My very first death was as a CNA. I was BRAND new and didn't realize I had the right to refuse a task deligated me. Anyway, I had a RN tell my to give a 8oz glass or "power" drink to a pt. I gave her one spoonful and she aspirated it. I went back to the nurse and told her the pt was aspirating. I'll never forget the rn said, "I don't care. Get as much into her as possible." I went back and gave her half the glass before I couldn't stomach anymore. She died a few hours later.
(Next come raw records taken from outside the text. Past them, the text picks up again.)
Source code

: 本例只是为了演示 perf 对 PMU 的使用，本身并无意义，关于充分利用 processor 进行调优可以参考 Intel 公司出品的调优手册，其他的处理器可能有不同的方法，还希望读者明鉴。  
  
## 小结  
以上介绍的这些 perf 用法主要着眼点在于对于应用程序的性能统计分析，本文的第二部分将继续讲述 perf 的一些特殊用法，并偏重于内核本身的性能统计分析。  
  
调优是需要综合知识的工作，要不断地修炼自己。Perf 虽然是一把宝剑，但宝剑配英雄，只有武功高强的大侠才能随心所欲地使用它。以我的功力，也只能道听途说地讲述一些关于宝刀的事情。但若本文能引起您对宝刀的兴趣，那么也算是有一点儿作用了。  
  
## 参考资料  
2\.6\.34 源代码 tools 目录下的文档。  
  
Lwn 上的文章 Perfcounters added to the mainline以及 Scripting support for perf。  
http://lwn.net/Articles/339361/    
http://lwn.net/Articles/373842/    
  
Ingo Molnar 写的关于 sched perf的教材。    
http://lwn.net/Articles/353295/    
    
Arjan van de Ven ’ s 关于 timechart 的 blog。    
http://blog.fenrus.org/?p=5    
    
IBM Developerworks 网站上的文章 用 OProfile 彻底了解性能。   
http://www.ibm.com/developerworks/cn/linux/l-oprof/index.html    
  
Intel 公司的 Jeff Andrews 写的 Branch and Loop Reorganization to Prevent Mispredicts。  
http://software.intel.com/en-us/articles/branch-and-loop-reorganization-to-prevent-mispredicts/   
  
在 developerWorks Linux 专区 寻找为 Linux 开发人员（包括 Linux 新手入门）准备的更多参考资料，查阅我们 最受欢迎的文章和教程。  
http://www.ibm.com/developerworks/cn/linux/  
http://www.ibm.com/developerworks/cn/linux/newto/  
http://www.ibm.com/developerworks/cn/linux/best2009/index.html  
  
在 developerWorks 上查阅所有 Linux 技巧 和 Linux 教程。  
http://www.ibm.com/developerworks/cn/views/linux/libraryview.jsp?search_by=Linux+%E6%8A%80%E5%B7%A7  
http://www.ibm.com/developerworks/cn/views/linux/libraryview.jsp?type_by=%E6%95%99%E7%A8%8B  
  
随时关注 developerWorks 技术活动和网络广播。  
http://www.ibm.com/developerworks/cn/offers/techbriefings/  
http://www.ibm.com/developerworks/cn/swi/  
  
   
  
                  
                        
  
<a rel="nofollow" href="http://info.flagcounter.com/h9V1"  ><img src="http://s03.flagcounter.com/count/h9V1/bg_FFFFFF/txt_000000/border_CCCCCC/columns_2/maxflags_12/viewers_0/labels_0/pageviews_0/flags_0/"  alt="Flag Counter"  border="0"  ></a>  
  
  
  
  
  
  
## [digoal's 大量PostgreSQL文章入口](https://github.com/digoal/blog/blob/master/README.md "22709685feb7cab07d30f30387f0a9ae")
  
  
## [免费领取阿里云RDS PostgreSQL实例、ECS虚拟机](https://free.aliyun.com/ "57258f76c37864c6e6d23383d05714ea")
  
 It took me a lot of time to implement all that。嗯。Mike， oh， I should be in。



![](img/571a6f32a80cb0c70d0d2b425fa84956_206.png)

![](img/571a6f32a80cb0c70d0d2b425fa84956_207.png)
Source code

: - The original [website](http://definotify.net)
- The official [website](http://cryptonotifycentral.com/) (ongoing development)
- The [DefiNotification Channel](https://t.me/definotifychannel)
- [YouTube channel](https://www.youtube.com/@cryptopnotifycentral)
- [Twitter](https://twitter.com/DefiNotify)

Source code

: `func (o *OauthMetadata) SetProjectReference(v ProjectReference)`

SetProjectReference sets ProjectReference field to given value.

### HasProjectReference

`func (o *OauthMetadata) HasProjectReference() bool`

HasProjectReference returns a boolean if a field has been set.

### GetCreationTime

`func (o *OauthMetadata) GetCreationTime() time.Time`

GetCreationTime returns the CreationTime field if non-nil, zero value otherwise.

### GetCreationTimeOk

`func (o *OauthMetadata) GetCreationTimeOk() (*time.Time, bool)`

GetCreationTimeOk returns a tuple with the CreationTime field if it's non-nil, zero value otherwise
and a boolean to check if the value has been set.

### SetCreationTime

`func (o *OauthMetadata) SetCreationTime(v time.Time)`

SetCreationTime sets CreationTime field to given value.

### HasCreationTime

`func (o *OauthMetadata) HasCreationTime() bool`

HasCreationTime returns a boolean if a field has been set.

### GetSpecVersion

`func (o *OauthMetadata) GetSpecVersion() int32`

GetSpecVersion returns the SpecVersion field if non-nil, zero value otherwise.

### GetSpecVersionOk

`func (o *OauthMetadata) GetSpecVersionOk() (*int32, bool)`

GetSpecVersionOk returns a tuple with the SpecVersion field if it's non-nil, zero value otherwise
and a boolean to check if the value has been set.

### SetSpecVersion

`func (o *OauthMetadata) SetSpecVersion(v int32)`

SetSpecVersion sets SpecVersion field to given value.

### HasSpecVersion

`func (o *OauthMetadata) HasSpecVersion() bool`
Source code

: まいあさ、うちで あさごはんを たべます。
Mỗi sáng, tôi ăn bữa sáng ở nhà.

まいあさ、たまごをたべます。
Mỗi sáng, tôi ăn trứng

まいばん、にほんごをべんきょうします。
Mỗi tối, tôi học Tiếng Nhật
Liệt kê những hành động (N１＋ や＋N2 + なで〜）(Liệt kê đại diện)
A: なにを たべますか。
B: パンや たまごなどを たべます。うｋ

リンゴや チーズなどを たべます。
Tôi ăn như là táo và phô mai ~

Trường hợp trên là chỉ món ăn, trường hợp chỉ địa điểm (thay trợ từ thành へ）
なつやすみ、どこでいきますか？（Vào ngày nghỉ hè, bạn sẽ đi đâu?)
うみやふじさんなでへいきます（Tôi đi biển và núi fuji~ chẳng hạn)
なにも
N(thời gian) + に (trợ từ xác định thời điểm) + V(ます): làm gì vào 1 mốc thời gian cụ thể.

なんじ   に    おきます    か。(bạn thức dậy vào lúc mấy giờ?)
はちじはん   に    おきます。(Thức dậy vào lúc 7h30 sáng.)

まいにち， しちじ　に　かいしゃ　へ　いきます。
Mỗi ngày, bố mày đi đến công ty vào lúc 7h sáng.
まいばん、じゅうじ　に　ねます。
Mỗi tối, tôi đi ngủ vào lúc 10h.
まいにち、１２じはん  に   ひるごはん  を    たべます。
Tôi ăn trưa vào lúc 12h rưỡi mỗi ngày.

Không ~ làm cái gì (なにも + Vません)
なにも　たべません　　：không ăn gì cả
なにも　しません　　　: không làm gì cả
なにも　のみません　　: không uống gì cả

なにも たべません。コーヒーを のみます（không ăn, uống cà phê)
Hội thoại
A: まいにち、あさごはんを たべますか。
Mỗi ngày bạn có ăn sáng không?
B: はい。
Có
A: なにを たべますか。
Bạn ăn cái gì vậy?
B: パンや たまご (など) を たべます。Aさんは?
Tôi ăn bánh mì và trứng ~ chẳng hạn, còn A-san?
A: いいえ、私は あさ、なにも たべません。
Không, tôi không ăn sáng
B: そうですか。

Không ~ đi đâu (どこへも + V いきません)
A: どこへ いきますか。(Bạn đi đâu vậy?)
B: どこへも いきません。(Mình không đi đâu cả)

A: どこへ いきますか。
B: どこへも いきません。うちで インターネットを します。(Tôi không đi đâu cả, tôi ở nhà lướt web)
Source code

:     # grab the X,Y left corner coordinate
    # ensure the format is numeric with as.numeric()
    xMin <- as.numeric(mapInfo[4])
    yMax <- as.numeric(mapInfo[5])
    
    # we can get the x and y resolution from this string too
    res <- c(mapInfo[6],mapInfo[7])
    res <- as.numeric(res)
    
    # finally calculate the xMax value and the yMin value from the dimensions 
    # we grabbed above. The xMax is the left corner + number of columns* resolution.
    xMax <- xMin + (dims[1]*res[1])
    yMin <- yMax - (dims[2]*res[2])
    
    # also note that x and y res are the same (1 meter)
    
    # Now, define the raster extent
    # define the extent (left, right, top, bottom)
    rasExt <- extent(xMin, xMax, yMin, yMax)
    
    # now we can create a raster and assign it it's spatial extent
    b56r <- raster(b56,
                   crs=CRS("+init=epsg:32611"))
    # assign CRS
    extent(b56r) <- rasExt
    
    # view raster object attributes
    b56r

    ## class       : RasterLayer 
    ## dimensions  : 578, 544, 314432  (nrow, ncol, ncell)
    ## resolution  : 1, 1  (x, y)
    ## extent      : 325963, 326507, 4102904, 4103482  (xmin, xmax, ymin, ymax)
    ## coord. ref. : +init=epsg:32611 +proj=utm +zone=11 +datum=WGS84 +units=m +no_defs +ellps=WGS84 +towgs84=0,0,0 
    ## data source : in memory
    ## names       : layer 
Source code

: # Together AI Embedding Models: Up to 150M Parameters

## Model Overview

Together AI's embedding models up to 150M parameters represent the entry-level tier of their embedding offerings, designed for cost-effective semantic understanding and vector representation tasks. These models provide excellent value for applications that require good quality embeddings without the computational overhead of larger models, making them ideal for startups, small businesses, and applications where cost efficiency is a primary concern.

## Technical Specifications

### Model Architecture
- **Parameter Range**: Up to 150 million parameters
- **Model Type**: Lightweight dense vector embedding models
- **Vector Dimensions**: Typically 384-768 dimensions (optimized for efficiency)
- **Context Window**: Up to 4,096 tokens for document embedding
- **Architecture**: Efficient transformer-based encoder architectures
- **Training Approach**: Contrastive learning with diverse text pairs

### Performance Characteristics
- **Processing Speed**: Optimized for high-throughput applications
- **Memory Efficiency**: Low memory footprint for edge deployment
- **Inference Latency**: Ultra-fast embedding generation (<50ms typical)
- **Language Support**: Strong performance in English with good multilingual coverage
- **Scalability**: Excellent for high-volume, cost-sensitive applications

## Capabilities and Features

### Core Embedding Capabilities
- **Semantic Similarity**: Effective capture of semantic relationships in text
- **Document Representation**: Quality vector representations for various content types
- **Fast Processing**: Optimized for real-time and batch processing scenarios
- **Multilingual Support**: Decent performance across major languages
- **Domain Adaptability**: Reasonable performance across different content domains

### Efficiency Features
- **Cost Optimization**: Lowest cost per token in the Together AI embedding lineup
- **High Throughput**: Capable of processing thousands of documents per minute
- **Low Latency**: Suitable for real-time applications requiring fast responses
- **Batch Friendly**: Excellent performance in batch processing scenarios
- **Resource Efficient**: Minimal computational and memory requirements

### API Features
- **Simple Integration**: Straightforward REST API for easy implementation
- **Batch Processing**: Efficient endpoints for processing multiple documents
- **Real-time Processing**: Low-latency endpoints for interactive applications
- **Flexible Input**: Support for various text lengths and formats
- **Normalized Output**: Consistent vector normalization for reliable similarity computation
The pt was a train wreck with 5 stage 4 ulcers and would have died eventually, but I always feel guilty like i hastened her death.

a nurse told you to continue giving a drink, to an aspirating pt???

that.

is.

criminal.

that poor, poor pt.

he must have really suffered.

leslie

"a nurse told you to continue giving a drink, to an aspirating pt???

that.

is.

criminal.

that poor, poor pt.

he must have really suffered.

leslie "

Yeah, I think so too. She really did suffer. I try now to look at it like a growth thing. what not to do..But guilt does bother me from time to time.

Andrea

I work SNF and remember my first death. I looked at a DNR patient one evening and thought he might be close. I stepped out of the room for a moment, came back in and put my hand on his shoulder. He took two breaths, swallowed, took one more breath and died.

Strange but I felt zero emotions(using a tempanic thermometer i took his temp several times over a few minutes and was was amazed at how fast the human body cools down) Watching him die was as natural as watching him live.

I have experienced it many times since and I am lucky because I learned that I view death as a totaly normal process and part of life. I become very fond of my patients when they are alive and truly care about them but consider their deaths just as normal as their lives.